The storm formed nearly a month before the Atlantic Hurricane season officially kicks off June 1. The U.S. National Hurricane Center in Miami said Friday that Ana's maximum sustained winds are near 45 mph with slight strengthening forecast during the next day or so.

The storm is centered about 170 miles south-southeast of Myrtle Beach, South Carolina. The Hurricane Center says it's been nearly stationary over the last few hours but is expected to move north-northwest later in the day.

The tropical storm warning is in effect from the south Santee River in South Carolina to Surf City, North Carolina.

Rain is a concern because the system is moving so slow and won't clear out quickly. Ana is expected to deliver 2 to 4 inches of rain over the weekend, with some areas getting up to 6 inches.

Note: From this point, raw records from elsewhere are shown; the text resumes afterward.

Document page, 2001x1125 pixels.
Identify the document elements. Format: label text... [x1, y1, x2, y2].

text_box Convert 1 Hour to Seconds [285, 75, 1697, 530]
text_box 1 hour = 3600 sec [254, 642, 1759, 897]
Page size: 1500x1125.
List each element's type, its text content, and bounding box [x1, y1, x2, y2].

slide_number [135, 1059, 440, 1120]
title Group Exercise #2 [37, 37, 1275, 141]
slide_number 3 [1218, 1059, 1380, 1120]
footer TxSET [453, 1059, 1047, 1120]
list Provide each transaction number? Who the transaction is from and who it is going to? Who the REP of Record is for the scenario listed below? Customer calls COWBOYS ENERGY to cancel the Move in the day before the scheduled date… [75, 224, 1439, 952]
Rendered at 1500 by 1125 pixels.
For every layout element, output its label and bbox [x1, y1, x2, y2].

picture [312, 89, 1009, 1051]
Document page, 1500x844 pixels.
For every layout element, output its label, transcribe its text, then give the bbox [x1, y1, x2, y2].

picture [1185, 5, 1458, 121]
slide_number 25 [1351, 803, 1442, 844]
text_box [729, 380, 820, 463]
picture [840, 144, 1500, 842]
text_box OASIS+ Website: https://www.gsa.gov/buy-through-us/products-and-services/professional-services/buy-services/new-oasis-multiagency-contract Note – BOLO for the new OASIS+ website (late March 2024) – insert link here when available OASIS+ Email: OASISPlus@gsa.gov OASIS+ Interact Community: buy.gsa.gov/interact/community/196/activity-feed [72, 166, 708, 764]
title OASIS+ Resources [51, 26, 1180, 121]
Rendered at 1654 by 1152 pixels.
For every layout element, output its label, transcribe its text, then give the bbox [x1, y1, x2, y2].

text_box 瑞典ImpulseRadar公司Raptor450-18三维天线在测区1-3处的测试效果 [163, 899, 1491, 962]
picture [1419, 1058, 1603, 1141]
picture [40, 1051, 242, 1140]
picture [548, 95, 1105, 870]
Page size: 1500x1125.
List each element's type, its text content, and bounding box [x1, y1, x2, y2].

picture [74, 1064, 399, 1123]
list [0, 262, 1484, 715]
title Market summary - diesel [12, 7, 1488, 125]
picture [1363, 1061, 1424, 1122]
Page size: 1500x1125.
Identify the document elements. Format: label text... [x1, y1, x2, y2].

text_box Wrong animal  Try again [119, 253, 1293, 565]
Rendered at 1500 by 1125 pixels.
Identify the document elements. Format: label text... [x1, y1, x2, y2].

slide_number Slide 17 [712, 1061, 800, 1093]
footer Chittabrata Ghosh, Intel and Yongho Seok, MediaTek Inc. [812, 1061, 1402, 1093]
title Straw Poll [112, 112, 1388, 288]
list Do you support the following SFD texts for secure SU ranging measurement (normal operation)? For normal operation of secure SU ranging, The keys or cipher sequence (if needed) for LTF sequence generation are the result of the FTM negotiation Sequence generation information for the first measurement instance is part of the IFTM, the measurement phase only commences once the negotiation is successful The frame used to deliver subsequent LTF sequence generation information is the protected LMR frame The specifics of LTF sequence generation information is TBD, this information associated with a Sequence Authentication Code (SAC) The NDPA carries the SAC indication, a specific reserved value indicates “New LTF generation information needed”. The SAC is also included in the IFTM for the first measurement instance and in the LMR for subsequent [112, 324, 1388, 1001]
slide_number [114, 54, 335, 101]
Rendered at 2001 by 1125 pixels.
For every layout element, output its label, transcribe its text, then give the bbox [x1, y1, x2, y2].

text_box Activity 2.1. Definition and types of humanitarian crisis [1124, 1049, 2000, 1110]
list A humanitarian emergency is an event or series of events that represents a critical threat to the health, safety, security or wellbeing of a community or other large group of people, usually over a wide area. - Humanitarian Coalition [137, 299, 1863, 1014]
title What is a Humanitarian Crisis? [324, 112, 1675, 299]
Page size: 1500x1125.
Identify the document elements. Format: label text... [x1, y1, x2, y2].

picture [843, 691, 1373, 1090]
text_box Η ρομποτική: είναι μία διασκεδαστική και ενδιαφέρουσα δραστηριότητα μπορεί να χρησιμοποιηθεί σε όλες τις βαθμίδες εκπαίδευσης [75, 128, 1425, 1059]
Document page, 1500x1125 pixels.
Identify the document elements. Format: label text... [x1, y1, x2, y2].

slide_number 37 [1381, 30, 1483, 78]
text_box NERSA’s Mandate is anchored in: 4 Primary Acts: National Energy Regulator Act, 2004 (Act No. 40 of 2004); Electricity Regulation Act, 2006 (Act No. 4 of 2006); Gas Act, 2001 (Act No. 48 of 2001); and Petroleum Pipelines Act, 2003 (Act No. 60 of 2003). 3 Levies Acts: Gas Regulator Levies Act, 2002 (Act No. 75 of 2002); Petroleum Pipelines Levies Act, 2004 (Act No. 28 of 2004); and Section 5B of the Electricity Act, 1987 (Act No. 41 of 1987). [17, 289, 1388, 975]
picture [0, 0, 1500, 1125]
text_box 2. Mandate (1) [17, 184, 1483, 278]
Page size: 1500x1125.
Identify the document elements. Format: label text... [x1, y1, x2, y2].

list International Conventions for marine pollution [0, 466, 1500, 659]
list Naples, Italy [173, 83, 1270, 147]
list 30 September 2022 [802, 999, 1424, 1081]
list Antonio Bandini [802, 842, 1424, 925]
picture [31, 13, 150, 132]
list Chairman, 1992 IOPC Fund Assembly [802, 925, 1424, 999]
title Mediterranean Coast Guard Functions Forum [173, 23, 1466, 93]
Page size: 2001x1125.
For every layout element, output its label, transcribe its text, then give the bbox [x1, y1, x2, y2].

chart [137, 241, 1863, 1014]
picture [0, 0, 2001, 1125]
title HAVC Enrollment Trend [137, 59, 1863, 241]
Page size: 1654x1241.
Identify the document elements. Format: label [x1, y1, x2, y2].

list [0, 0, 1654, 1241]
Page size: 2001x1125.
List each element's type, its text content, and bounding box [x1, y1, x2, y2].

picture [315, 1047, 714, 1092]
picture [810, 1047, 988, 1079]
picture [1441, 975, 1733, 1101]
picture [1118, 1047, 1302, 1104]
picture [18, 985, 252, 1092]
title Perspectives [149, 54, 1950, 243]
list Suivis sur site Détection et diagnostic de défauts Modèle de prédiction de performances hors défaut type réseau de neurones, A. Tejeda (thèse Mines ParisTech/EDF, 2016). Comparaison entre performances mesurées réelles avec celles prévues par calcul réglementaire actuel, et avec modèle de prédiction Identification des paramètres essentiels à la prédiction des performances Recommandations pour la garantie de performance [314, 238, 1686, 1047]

Ana is currently a subtropical system, meaning it has characteristics of both a tropical storm, which gets its energy from warm ocean waters, and a traditional storm system driven by temperature changes.

"There's that just little prefix 'sub' before the storm that has meaning for meteorologists, but to the public it doesn't really matter," said James Franklin, chief of the Hurricane Center's Hurricane Specialist Unit.

Forecasters are also warning people to avoid dangerous surf and rip currents being kicked up by the storm. Some isolated flooding is also expected in some areas along the coast.

"We've lost a lot of lives in rip currents, let's try not to do that this weekend," said Hurricane Center director Rick Knabb.

May storms aren't unusual, with one forming every few years or so, Knabb said. But Ana marks the earliest subtropical or tropical storm to form in the Atlantic since 2003, the Hurricane Center said in a tweet. That storm's name? Ana.